Writing in the Journal of Controlled Release ( "In-vivo efficacy of novel paclitaxel nanoparticles in paclitaxel-resistant human colorectal tumors"), a team led by Russell Mumper, Ph.D., describes its work using untargeted nanoparticles made of cetyl alcohol and polysorbate, which the investigators have named E78 nanoparticles, as a delivery vehicle for the potent anticancer drug paclitaxel. Biodistribution studies with the formulation and with free paclitaxel revealed few significant differences in which the active drug ends up in the body.
Next, the investigators injected the nanoparticle-entrapped paclitaxel, empty nanoparticles, free paclitaxel, or saline directly into paclitaxel-resistant human colon tumors growing in mice. Nineteen days after injection, tumors in the animals treated with nanoparticle-entrapped paclitaxel were 47 percent smaller than those treated with free paclitaxel and 70 percent smaller than those in animals treated with plain nanoparticles or saline.

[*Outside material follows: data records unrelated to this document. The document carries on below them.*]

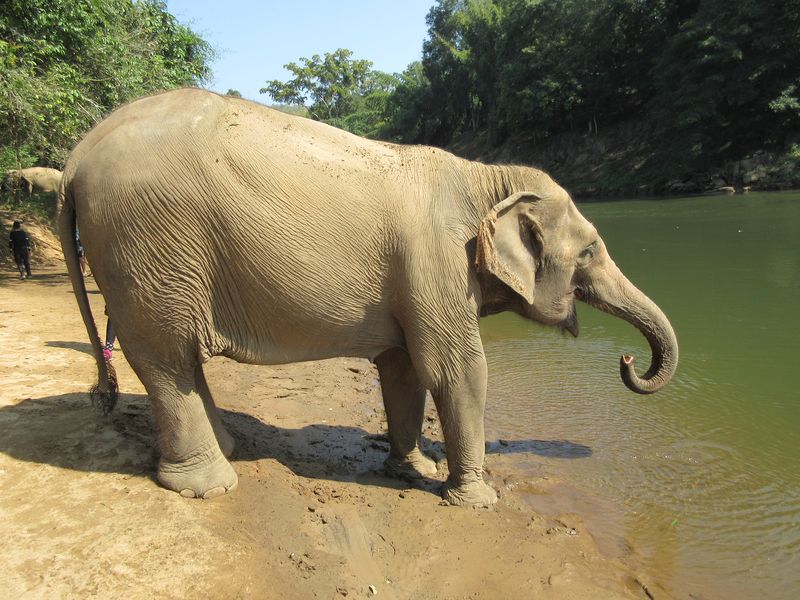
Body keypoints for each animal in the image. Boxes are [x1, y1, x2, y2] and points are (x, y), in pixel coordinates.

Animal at [58, 88, 678, 506]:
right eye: (591, 251)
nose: (628, 360)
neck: (485, 178)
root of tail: (76, 156)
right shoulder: (435, 260)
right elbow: (457, 368)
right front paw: (474, 500)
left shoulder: (417, 279)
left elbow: (403, 365)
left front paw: (413, 470)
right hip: (149, 246)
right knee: (166, 358)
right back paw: (210, 486)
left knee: (179, 362)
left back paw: (227, 449)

One surprising finding from this study was the fact that free paclitaxel had any effect at all on tumors known to be resistant to the drug. Further investigation showed that this effect was likely a result of paclitaxel’s ability to inhibit angiogenesis. The researchers concluded that nanoparticulate-entrapped paclitaxel was able to suppress tumor growth by killing tumor cells directly and through inhibition of angiogenesis.